With all of our purported sophistication, we should be able to produce better lists. They are always so errorful it is shocking. GOTV cannot happen with bad lists. I have personally never received good phone or canvas lists from any campaign, including Obama’s very successful campaign.

Ads
There should never again be a presidential candidate, however supposedly known, who doesn’t spend most of the year before the conventions introducing herself to America and putting forth her plan for America. Define herself well before the other side does. Then rebut the hell about of the false charges. Make sure you clarify for voters that Hillary did not break any laws about emails no matter how hard the liars in the GOP tried to deceive them. (And, damn it, Democrats stop pretending she did anything wrong. Where were they when Colin Powell did the same thing?) Do not ignore GOP charges as the Democratic ad writers did. Use fact check ads. They are not negative. Do not let the other side pretend they are. And, for God sake, for once pay attention to framing.

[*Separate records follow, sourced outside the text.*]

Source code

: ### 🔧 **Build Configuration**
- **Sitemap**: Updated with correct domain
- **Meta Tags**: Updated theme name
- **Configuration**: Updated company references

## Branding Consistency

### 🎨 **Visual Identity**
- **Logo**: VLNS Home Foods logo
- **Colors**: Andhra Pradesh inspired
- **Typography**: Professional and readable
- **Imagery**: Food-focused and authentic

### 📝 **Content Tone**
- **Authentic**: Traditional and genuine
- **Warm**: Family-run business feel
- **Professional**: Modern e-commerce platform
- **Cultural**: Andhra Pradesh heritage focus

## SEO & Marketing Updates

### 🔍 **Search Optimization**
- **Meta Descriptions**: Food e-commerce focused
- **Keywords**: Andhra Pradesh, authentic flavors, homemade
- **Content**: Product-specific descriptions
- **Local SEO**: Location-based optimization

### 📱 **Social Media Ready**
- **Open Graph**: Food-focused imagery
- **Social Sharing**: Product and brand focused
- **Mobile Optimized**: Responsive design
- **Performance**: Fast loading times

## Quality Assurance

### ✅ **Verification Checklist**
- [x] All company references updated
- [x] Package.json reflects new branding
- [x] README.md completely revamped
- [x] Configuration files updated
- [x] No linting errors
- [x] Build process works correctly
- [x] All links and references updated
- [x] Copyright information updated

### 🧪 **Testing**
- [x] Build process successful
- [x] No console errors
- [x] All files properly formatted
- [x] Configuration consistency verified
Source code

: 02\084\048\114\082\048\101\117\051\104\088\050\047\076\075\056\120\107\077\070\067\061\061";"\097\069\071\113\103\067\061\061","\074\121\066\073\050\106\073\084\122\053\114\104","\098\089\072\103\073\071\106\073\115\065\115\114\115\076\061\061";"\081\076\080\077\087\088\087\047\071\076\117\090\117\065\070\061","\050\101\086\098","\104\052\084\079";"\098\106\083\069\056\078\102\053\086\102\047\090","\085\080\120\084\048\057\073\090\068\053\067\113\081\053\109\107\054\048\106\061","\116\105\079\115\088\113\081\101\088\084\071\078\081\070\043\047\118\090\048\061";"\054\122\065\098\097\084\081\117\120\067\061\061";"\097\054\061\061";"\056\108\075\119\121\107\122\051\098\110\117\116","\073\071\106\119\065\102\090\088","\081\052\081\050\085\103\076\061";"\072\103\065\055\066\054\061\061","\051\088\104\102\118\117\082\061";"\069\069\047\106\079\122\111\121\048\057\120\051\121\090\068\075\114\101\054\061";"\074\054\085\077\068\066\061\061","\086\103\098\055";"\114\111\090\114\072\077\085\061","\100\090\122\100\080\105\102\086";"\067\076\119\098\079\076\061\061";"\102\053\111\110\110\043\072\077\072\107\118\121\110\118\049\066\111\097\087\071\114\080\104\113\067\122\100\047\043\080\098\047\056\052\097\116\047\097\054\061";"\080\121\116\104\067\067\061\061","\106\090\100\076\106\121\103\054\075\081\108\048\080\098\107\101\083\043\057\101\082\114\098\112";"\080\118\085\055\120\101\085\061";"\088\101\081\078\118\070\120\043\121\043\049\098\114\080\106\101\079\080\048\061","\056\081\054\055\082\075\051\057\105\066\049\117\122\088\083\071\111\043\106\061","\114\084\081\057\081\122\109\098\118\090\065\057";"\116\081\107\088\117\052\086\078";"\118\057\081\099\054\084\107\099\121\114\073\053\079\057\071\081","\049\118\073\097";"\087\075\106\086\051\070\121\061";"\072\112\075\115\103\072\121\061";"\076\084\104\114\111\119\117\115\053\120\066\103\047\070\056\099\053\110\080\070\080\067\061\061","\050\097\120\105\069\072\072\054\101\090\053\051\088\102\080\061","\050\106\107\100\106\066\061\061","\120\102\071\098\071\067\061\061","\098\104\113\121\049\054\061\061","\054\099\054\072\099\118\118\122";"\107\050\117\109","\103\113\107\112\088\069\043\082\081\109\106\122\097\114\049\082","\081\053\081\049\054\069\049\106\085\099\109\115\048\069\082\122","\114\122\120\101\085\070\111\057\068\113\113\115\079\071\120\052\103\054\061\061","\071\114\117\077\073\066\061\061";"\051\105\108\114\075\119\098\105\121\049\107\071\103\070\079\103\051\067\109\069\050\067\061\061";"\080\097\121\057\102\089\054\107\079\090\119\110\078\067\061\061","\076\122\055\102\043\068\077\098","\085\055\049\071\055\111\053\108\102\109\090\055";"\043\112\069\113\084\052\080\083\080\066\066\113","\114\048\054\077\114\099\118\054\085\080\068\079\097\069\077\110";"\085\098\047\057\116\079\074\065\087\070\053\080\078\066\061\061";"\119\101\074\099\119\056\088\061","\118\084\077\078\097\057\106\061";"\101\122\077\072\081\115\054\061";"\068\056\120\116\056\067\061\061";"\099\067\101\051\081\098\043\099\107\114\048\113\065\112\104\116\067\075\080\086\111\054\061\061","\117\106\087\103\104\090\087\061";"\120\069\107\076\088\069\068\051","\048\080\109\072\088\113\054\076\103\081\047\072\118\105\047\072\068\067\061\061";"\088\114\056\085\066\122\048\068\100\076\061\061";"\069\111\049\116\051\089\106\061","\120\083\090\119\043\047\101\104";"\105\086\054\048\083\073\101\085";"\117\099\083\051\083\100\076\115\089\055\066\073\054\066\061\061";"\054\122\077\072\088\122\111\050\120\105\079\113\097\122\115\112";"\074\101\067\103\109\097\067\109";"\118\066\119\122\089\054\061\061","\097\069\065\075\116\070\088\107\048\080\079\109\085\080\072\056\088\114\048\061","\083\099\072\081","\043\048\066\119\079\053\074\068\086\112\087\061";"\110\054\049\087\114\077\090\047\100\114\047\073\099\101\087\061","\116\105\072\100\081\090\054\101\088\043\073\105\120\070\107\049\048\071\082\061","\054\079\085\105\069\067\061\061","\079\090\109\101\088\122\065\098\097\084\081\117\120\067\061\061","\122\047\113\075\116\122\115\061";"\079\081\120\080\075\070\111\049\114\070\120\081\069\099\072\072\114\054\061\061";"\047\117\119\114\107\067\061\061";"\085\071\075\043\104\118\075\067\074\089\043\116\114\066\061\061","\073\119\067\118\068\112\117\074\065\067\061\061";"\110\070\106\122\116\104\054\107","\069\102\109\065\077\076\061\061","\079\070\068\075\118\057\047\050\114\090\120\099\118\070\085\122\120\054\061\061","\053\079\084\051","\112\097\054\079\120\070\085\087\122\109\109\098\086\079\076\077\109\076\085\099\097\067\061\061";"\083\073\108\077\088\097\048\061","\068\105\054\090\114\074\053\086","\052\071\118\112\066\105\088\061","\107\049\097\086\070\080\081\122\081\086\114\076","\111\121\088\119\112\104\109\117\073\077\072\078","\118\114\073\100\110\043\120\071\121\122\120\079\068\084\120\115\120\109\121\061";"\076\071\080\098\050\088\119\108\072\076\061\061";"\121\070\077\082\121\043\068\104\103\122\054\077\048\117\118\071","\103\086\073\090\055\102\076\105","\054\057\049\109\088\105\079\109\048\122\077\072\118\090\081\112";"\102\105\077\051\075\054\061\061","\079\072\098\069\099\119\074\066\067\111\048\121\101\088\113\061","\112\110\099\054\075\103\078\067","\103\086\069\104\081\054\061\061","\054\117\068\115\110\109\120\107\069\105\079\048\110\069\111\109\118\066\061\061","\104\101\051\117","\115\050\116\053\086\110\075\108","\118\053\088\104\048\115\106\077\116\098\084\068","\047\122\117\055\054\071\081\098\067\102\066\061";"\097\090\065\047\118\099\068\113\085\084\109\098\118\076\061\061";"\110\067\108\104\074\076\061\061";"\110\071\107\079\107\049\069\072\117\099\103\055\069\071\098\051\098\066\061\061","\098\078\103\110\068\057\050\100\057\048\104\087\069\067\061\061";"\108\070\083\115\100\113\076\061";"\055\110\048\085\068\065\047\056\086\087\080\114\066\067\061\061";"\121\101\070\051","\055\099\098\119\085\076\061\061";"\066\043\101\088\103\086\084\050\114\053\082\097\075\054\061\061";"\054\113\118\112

I believe the campaign had to air anti-Trump ads in his own voice. They are not negative but necessary. But the ad people never moved back to emphasizing Hillary’s experience and proposals for America in sufficient proportion.

Stalking
The Hillary campaign used some 21st Century tactics (an app which in background followed the user around the internet and cookies which do the same). Let me tell the shitheads who do this stuff, if you text a voter and reveal you are tracking them (“Stop looking at fivethirtyeight.com and do —– instead”), you won’t get what you want. Not even close. And never tell me what I should be doing in a given moment. Ever.

Shaming
Nor will campaigns do well by shaming voters. In 2012 and 2014, based upon little research some state organizations encouraged shaming voters whom they claimed hadn’t voted. Shaming and coercion are not good ideas. Fire the fools promoting this stuff. (Ironically, in NC they promoted to state chair the person who doubled-down on this approach to state chair.) Here is a factoid: Never base future actions of any kind on a single study or even two or three studies. You might be setting your own rear end on fire.

Fundraising
Again, I have known excellent and honorable fundraisers and I have experienced very abusive ones. In 2009 in the heat of the battle for the ACA, I received a call from the DNC. Yes, it was a contractor. I do not know who had the contract, but it was a terrible contractor which should never work again. The caller wanted money and he was not taking no for an answer. I said no. “You must support your president,” he said (loudly). Two more times he demanded that I support our president with a donation. I was for single payer and not happy at the time about how the ACA was progressing. I finally yelled back at him and said, “How dare you! I support our president, but I will NOT donate. Don’t you ever call this house again. I will never give money to the DNC again!” And I haven’t. I donate to candidates, not to the DNC; not to the half-crazed DCCC fundraisers with it “All is lost” subject lines in 2012; not to the horrendous candidate for the Illinois statehouse in 2016 demanding to know why I (in NC) haven’t sent her money when she has written me five times!

Do not demand another $200 right after I have donated to Hillary. Do not tell me I must donate a third $200 to be on her “wall” of supporters. Do not (as a candidate in my state did) put me on monthly donations for a candidate against my will. Stop the shakedown. Enlarge the donor pool instead. Democrats must wake up to the abuse in their fundraising. The emails come too often, are ridiculous, rude and abusive. They are lucky to get any donations. I know people who have been forever turned off.

Yep. There are many things about our party we can change for the better. We have nothing to lose by reexamining how it is we attempt to win elections. Again, however, I am not saying these things cost us the election. Rather they are concrete things we can do to improve our side. More on my electoral post-mortem later.